Why Horizontal Scaling Didn’t Improve Throughput

Horizontal scaling does not improve throughput when the service instances are not the bottleneck. Adding pods, containers, or servers can lower per-instance CPU while total useful work stays flat because every new instance sends more concurrent work into the same database, lock, queue, cache, rate limit, or downstream API.

That is the frustrating scaling failure: the application tier looks healthier after the rollout, but users do not get more completed requests. Latency gets worse, connection pools fill, retries increase, and the system spends more time waiting on shared resources than doing useful work.

For the broader reliability cluster around overload, admission control, retries, circuit breakers, and cache behavior, see the Backend Reliability hub.

More Instances Reduced CPU, Not The Bottleneck

Imagine a checkout summary endpoint that is scaled from 8 pods to 32 pods before a traffic campaign.

The first dashboard looks encouraging:

Metric	Before scaling	After scaling
Application pods	8	32
Average pod CPU	72%	28%
Average pod memory	61%	40%
Offered traffic	650 rps	1,200 rps
Completed useful responses	610 rps	660 rps
p95 latency	240 ms	1,850 ms
Database connection wait p95	12 ms	620 ms
Payment-settings API throttles	0	rising
Retry volume	low	high

The team added 4x more application capacity. Completed throughput barely moved.

The reason is visible only when "throughput" is separated from "goodput." Throughput is the work offered to the system. Goodput is the work completed successfully and quickly enough to be useful to callers. AWS's Builders Library article on using load shedding to avoid overload uses that distinction directly: systems can process or attempt more work while useful completed work plateaus or falls.

In this example, horizontal scaling increased offered load. It did not increase goodput because the application tier was no longer the limiting resource.

The Handler Looked Stateless

The endpoint itself can look ordinary:

async function getCheckoutSummary(req: Request) {
  const user = await db.user.findUnique({
    where: { id: req.userId },
    select: { id: true, accountId: true, region: true },
  })

  const cart = await db.cart.findFirst({
    where: { userId: req.userId, status: 'open' },
    include: { items: true },
  })

§ **Exercise data**
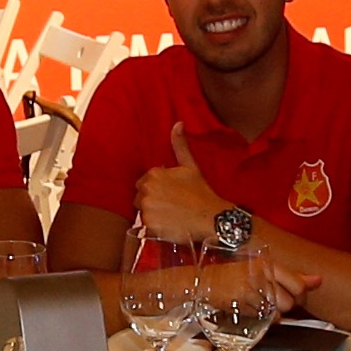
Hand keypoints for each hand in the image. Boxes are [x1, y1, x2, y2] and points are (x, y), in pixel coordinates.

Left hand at [131, 128, 226, 247]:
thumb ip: (180, 145)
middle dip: (151, 201)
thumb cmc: (201, 192)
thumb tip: (177, 124)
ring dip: (152, 214)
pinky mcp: (149, 225)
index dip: (156, 189)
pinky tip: (169, 224)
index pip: (143, 183)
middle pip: (140, 197)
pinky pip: (145, 226)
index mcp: (153, 174)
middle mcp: (146, 190)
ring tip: (170, 215)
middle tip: (170, 206)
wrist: (210, 217)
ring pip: (142, 211)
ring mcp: (146, 208)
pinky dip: (155, 226)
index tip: (169, 194)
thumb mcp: (190, 166)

§ **Problem set**
1. According to the article on horizontal scaling, how many pods was the checkout summary endpoint scaled to before the traffic campaign?
2. Please rewrite the part of the scaling article starting with "For the broader" and going on through "a traffic campaign.", with "traffic campaign" changed to "product launch".

§ **Solutions to the problems**
1. 32 pods

2.
For the broader reliability cluster around overload, admission control, retries, circuit breakers, and cache behavior, see the Backend Reliability hub.

More Instances Reduced CPU, Not The Bottleneck

Imagine a checkout summary endpoint that is scaled from 8 pods to 32 pods before a product launch.